Im Übrigen könnte man auch einwenden, dass die ARD in den letzten Wochen auf dem Dienstag-Sendeplatz doch recht eifrig Dokumentarfilme gesendet hat: „Wer ist Thomas Müller“, „Fassbinder“, „Krieg der Lügen“ und in dieser Woche „Falciani“. Das ist auch recht eindrucksvoll. Aber vor lauter Dankbarkeit gleich in die Knie gehen sollte man auch nicht, denn es handelt sich eben auch nur wieder um die halbe Wahrheit. In den besonders fernsehintensiven Zeiten im Herbst und Winter hat der Dokumentarfilm in der ARD weitgehend keine Chance. Die Statistik, die sich auf Durchschnittswerte bezieht, gibt das nicht zu erkennen. Wochenlang findet man in diesen Monaten nicht eine einzige Produktion im Programm, nicht einmal um Mitternacht.
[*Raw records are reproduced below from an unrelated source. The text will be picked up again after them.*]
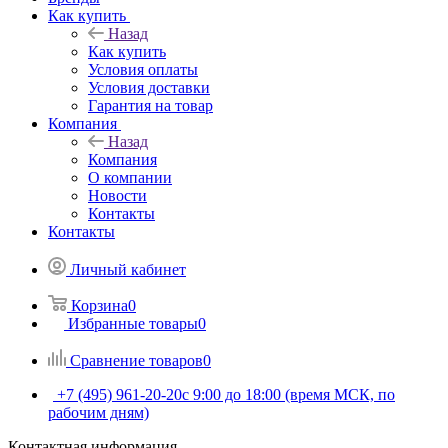
Как купить
Назад
Как купить
Условия оплаты
Условия доставки
Гарантия на товар
Компания
Назад
Компания
О компании
Новости
Контакты
Контакты
Личный кабинет
Корзина
0
Избранные товары
0
Сравнение товаров
0
+7 (495) 961-20-20
с 9:00 до 18:00 (время МСК, по
рабочим дням)
Контактная информация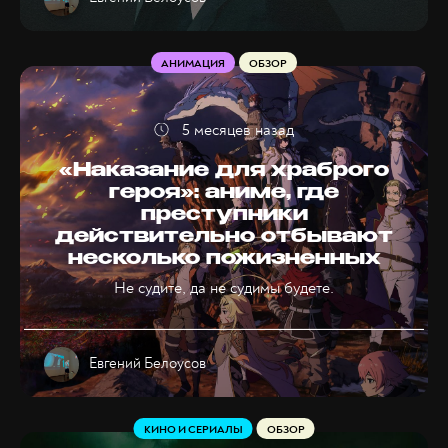
АНИМАЦИЯ
ОБЗОР
5 месяцев назад
«Наказание для храброго
героя»: аниме, где
преступники
действительно отбывают
несколько пожизненных
Не судите, да не судимы будете.
Евгений Белоусов
КИНО И СЕРИАЛЫ
ОБЗОР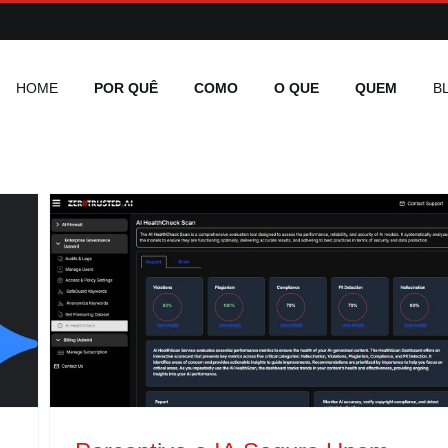
HOME
POR QUÊ
COMO
O QUE
QUEM
B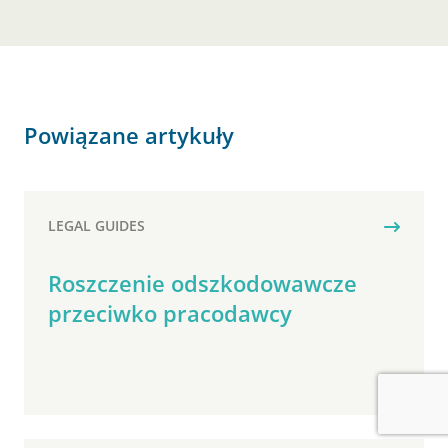
Powiązane artykuły
LEGAL GUIDES
Roszczenie odszkodowawcze
przeciwko pracodawcy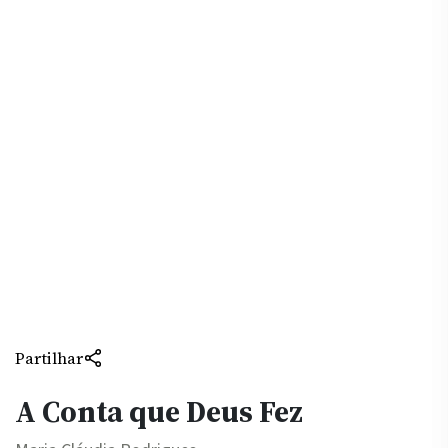
Partilhar
A Conta que Deus Fez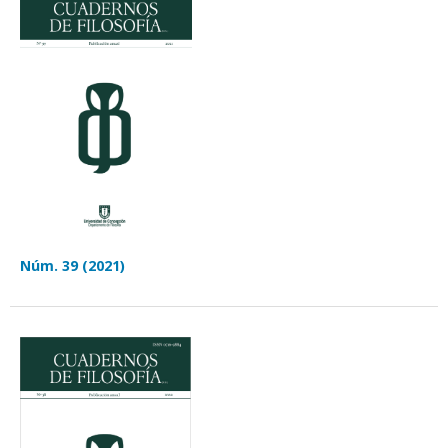
Núm. 39 (2021)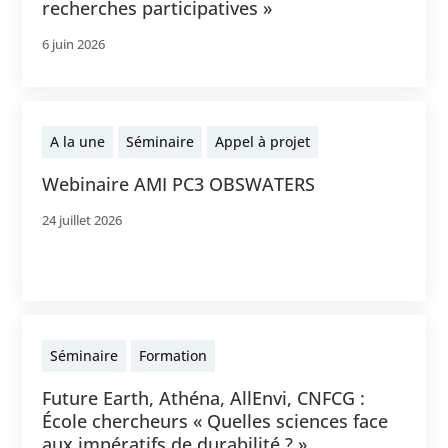
recherches participatives »
6 juin 2026
A la une
Séminaire
Appel à projet
Webinaire AMI PC3 OBSWATERS
24 juillet 2026
Séminaire
Formation
Future Earth, Athéna, AllEnvi, CNFCG :
École chercheurs « Quelles sciences face
aux impératifs de durabilité ? »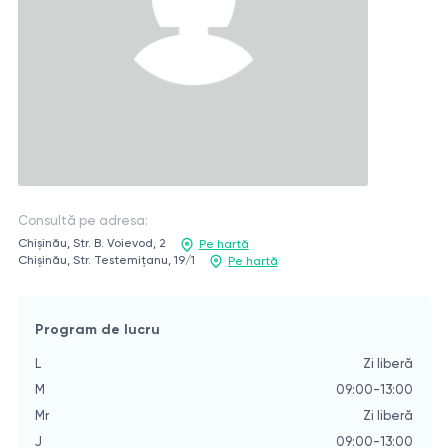
Consultă pe adresa:
Chișinău, Str. B. Voievod, 2
Pe hartă
Chișinău, Str. Testemițanu, 19/1
Pe hartă
Program de lucru
L
Zi liberă
M
09:00-13:00
Mr
Zi liberă
J
09:00-13:00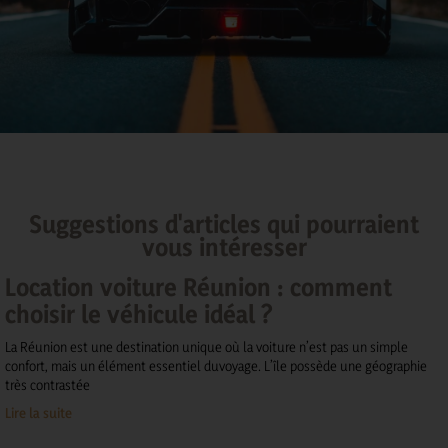
Suggestions d'articles qui pourraient
vous intéresser
Location voiture Réunion : comment
choisir le véhicule idéal ?
La Réunion est une destination unique où la voiture n’est pas un simple
confort, mais un élément essentiel duvoyage. L’île possède une géographie
très contrastée
Lire la suite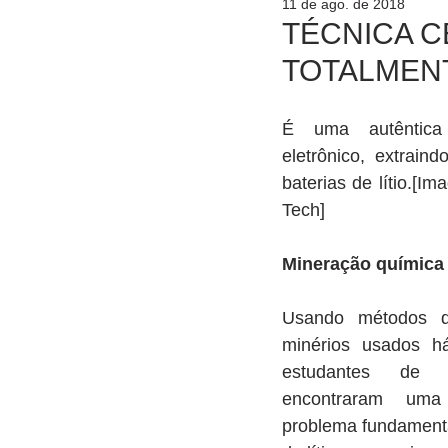
11 de ago. de 2018
TÉCNICA C
TOTALMENT
É uma autêntica 
eletrônico, extrain
baterias de lítio.[I
Tech]
Mineração química
Usando métodos d
minérios usados h
estudantes de e
encontraram uma
problema fundamenta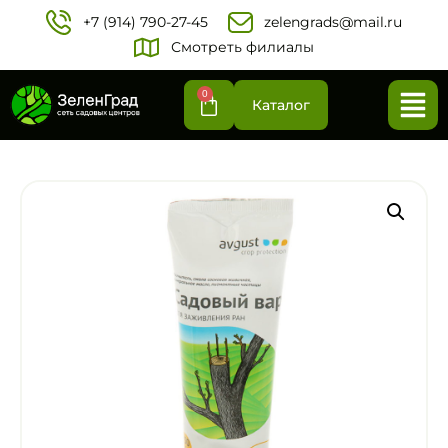
+7 (914) 790-27-45‬
zelengrads@mail.ru
Смотреть филиалы
0
Каталог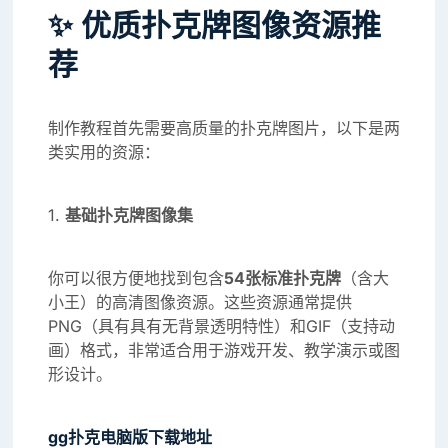
✨ 优质扑克牌图像资源推
荐
制作教程首先需要高质量的扑克牌图片，以下是两
类实用的资源：
1.
基础扑克牌图像集
你可以很方便地找到包含
54张标准扑克牌
（含大
小王）的高清图像资源。这些资源通常提供
PNG（具有具有无背景透明特性）和GIF（支持动
画）格式，非常适合用于游戏开发、教学演示或图
形设计。
gg扑克电脑版下载地址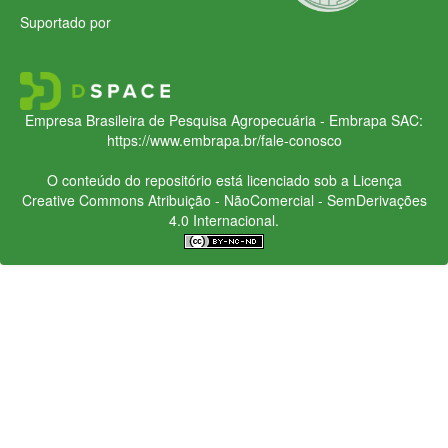
Suportado por
Empresa Brasileira de Pesquisa Agropecuária - Embrapa
SAC:
https://www.embrapa.br/fale-conosco
O conteúdo do repositório está licenciado sob a Licença
Creative Commons
Atribuição - NãoComercial - SemDerivações
4.0 Internacional.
Dokumentarfilme sind keine Quotenbringer, gewiss, und das ist auch kein Geheimnis. Die ARD ist aber eine öffentlich-rechtliche Anstalt und keine kommerzielle Sendeklitsche. Sie hätte die Aufgabe, das ganze Jahr über dafür zu sorgen, dass die Zuschauer mit einer der reizvollsten, abwechslungsreichsten und spannendsten Filmformen Bekanntschaft machen können. Und dafür beispielsweise mal auch die Promotionmaschine anlaufen lassen.

Apropos: das ZDF hat außer dem „Kleinen Fernsehspiel“, das stets nur zu mitternächtlicher Stunde laufen darf, überhaupt keinen Sendeplatz für Dokumentarfilme. Man sollte den Mainzelmännchen mal in dieser Sache auf die Füße treten.